Asked about the latest developments, Sir Keir said: “It’s very difficult to know what is going to happen next – yesterday in Parliament was an extraordinary day because for months we have been waiting for the Prime Minister to come back with her deal.

“She did so and what we saw were Cabinet resignations and Tory MP after Tory MP standing up and saying they would not support her.

“Obviously next week is all about whether the Prime Minister herself survives.

“If she does survive, I think she will persist with her deal and I don’t think it’s going to get through Parliament – so we’re in for some very, very choppy times next week.”

When asked whether this was the best possible deal she could have put forward, Sir Keir disagreed, saying: “I think the Prime Minister started in the wrong place and she has ended in the wrong place.

“I think we should have said from the outset we want a close economic relationship that really will protect manufacturing and really will protect our service sector and that means a long-term customs union and a single market deal for the UK.

“The Prime Minister says she is not prepared to negotiate that so she has come back with something that is, in my view, unacceptable.”

He added: “I have never accepted the argument that we must accept whatever Theresa May has cobbled together or face the prospect of No Deal.”

He believed Mrs May was effectively saying “I’ve got a deal, it’s not very good”, and he added: “She’s not even selling it as good now, she’s just saying ‘it’s better than leaving without one, I have brought back something pretty inadequate, if you don’t like that, you get even worse’.”

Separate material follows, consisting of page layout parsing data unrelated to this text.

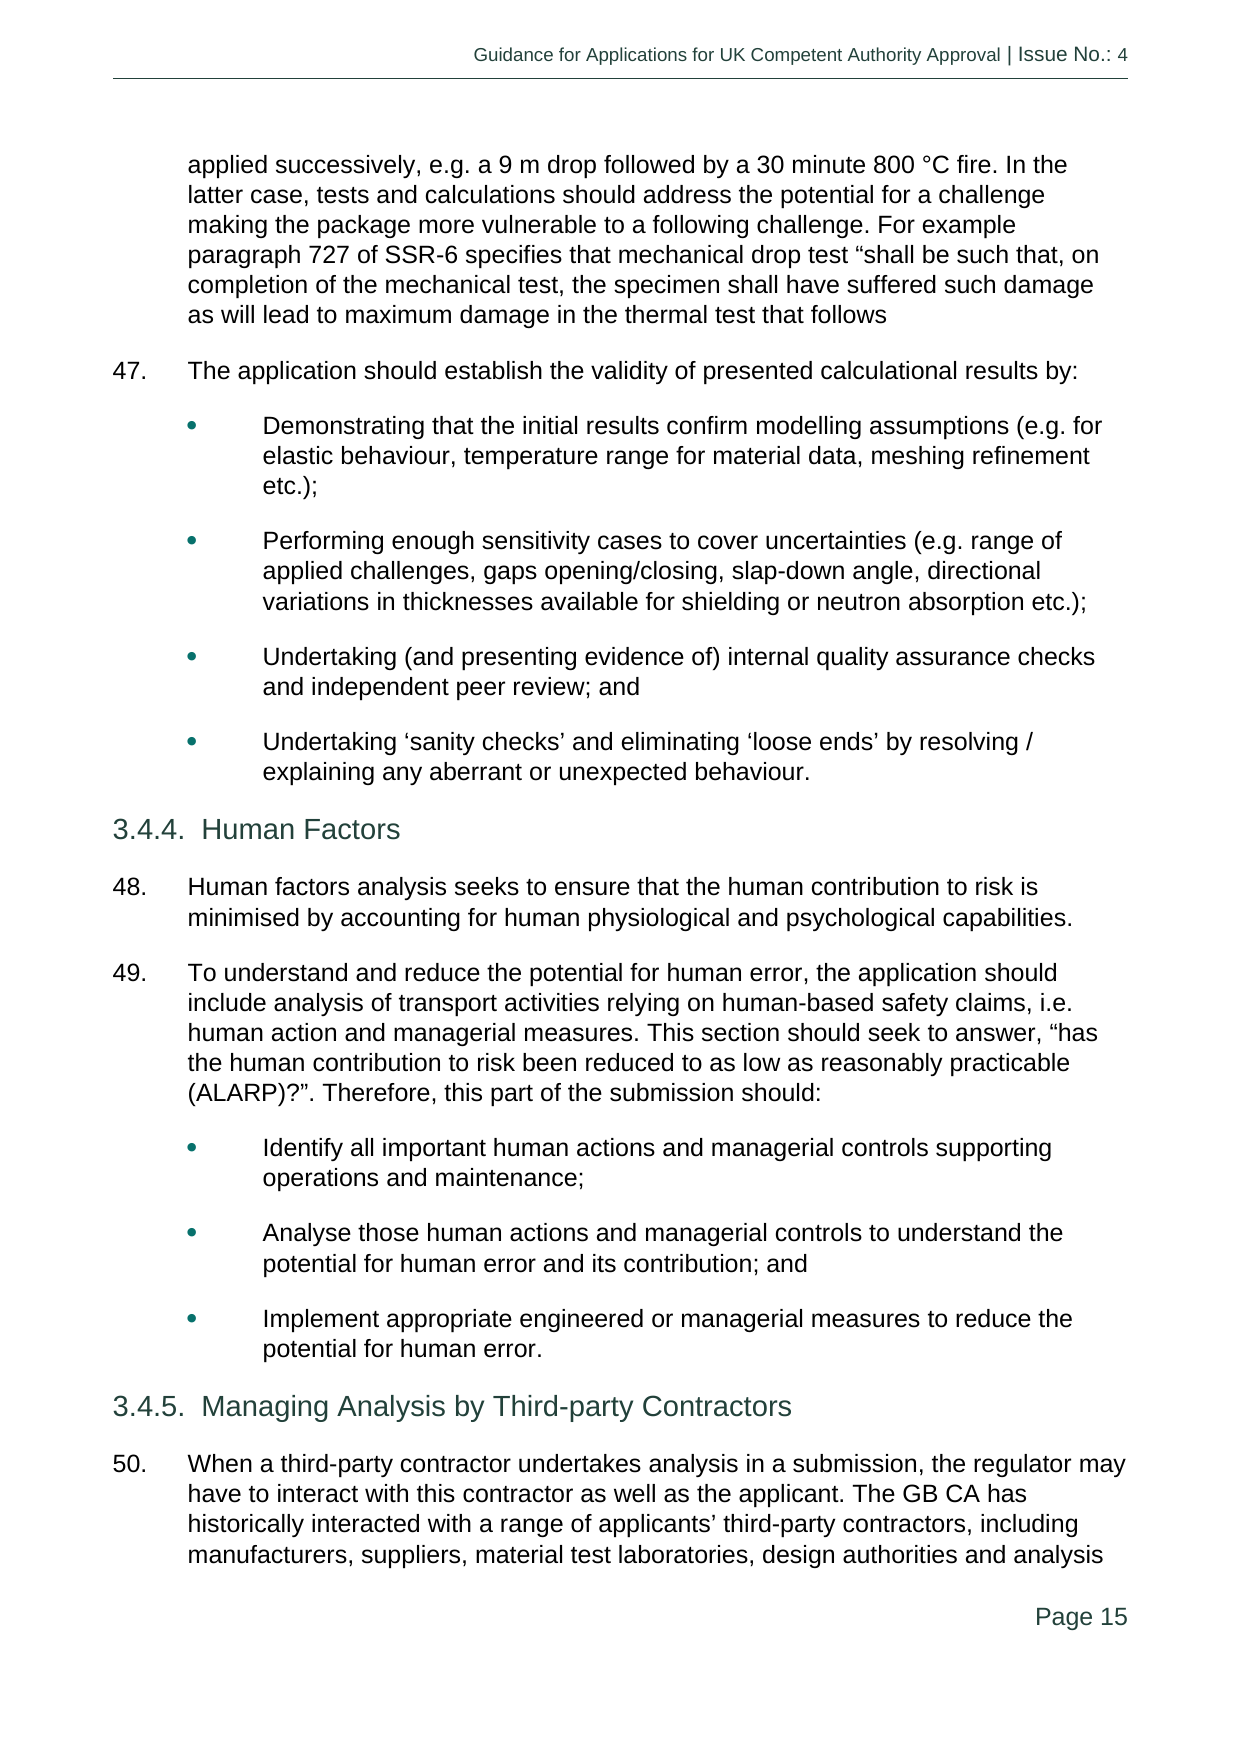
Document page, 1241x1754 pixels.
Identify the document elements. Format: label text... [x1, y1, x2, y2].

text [112, 150, 1128, 329]
list Demonstrating that the initial results confirm modelling assumptions (e.g. for elastic behaviour, temperature range for material data, meshing refinement etc.); [187, 411, 1128, 500]
list Performing enough sensitivity cases to cover uncertainties (e.g. range of applied challenges, gaps opening/closing, slap-down angle, directional variations in thicknesses available for shielding or neutron absorption etc.); [187, 526, 1128, 615]
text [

He said: “That is not a good enough choice and it’s not just Labour and the Opposition who is saying that, there are plenty of Conservative MPs who would not countenance us leaving without a deal and I think if it’s necessary, we will work together to stop No Deal happening.”

Asked how the EU will have viewed the last 48 hours of British politics, he replied: “I don’t think they can be very confident about what’s going on in the United Kingdom.

“They don’t want No Deal, that’s absolutely clear, I’ve been over to Brussels to the EU 27 on very many occasions in the last in the last two years and everybody wants a deal, but I think seeing what happened yesterday would’ve caused them huge concerns about where all this is heading.”